No terminan con la dieta mis agobios. Mi mujer me ha hecho violentar mis sagrados votos de hernialista, imponiéndome el ejercicio. Así pues, muy contra mi voluntad, para evitar despertar su ira, superé la condición de sedentario clásico, para quien la más notable movilización consistía en un letal triángulo cuyos ángulos son la computadora, el sillón frente al televisor y la cama. Me hace caminar como un perdido en un laberinto, con el consecuente dolor de los músculos acostumbrados a la inercia, sólo aliviado mediante los masajes. ¡Gracias a Dios!, el administrar buenos masajes es una de las facetas de su espíritu de geisha.

Encuentro necesaria una pequeña digresión destinada a explicar el origen y contenido de la doctrina mencionada. El curioso nombre de hernialismo responde al incidente que dio origen a esa doctrina en Barquisimeto a mediados del siglo pasado. Dos vagos reposaban un almuerzo opíparo regado con cerveza, tendidos en sendas hamacas. A propósito de mitigar el pesado calor meridiano característico de la Ciudad de los crepúsculos, abrieron de par en par una ventana que daba a la calle y daba paso a la brisa fresca venida del río Turbio. Un ignorado sujeto, de tránsito por ahí, seguramente dirigiéndose a realizar algún trabajo obreril bajo ese sol rajatablas, los vio desde la calle. No fue capaz de reprimir su odio clasista y les gritó “¡Coños ´e madre, les va a salir una hernia!”. Y se fue corriendo. Los injustamente insultados salieron de su modorra e intercambiaron una mirada. Uno de ellos dijo: “¿Qué te parece? ¡Nos va a salir una hernia!” Y el otro respondió acomodándose en su chinchorro:

─ Bueno, seremos hernialistas“.

Con esa frase inmortal comenzó a tramarse un pensamiento entre filosófico y religioso inspirado por la ataraxia de los epicúreos, estoicos y escépticos griegos de la remota antigüedad. Es la disposición del ánimo gracias a la cual una persona, mediante la disminución de la intensidad de sus pasiones y deseos, y la fortaleza frente a la adversidad, alcanza el equilibrio y finalmente la felicidad, que es el objetivo de estas tres corrientes filosóficas. La ataraxia es, por tanto, tranquilidad, serenidad e imperturbabilidad en relación con el alma, la razón y los sentimientos. Lo mismo el hernialismo, con el añadido del dolce far niente, o sea, el ocio creativo.

**Enunciado**
Responda según el texto sobre el hernialismo:
1. ¿Cuáles son los tres ángulos del triángulo de movilización del sedentario clásico?
2. ¿En qué ciudad y en qué época surgió la doctrina del hernialismo?
3. ¿Qué añade el hernialismo a la ataraxia?

**Registros proporcionados**

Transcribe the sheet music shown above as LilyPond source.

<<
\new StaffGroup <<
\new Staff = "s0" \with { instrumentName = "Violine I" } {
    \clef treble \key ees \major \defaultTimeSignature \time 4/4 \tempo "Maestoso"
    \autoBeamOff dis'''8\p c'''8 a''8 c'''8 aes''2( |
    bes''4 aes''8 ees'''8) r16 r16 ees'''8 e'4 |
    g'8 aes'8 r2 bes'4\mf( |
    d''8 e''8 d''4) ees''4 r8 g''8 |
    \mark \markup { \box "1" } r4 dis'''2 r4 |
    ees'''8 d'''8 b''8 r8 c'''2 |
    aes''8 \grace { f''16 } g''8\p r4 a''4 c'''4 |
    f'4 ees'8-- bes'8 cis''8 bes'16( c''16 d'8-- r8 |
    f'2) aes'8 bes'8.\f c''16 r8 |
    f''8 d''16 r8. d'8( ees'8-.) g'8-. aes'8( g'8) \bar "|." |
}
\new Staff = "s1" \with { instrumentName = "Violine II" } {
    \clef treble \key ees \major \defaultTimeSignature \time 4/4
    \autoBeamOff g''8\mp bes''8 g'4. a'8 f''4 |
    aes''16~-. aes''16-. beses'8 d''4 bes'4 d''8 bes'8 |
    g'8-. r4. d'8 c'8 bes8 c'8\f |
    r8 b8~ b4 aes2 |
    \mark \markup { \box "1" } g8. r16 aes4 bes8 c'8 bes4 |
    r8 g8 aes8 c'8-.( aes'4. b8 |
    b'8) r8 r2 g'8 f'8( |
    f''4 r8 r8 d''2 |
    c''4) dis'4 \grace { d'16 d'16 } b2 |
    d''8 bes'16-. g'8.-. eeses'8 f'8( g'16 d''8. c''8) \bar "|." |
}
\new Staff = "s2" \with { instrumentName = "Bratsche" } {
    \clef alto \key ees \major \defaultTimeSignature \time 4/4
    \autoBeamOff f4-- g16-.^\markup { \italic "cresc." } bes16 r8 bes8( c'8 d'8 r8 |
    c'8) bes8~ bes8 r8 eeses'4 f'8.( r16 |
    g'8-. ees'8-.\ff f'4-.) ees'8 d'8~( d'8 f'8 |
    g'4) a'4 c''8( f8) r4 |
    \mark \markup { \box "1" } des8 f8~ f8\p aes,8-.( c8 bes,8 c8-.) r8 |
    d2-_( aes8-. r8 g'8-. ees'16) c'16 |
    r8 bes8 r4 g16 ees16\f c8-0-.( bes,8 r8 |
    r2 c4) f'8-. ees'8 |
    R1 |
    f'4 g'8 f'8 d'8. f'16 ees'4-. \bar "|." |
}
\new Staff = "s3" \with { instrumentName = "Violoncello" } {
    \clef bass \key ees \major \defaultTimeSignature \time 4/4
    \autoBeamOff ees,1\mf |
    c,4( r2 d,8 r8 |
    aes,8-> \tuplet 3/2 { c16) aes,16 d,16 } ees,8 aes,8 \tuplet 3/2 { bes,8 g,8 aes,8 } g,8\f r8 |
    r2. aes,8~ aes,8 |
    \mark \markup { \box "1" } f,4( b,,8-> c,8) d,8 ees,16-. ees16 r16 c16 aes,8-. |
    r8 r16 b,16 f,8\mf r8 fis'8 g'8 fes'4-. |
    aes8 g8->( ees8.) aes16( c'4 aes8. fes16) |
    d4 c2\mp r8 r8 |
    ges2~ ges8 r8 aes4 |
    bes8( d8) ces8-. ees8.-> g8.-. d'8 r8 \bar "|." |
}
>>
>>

**Respuesta escrita**
1. La computadora, el sillón frente al televisor y la cama.
2. En Barquisimeto, a mediados del siglo pasado.
3. El dolce far niente, es decir, el ocio creativo.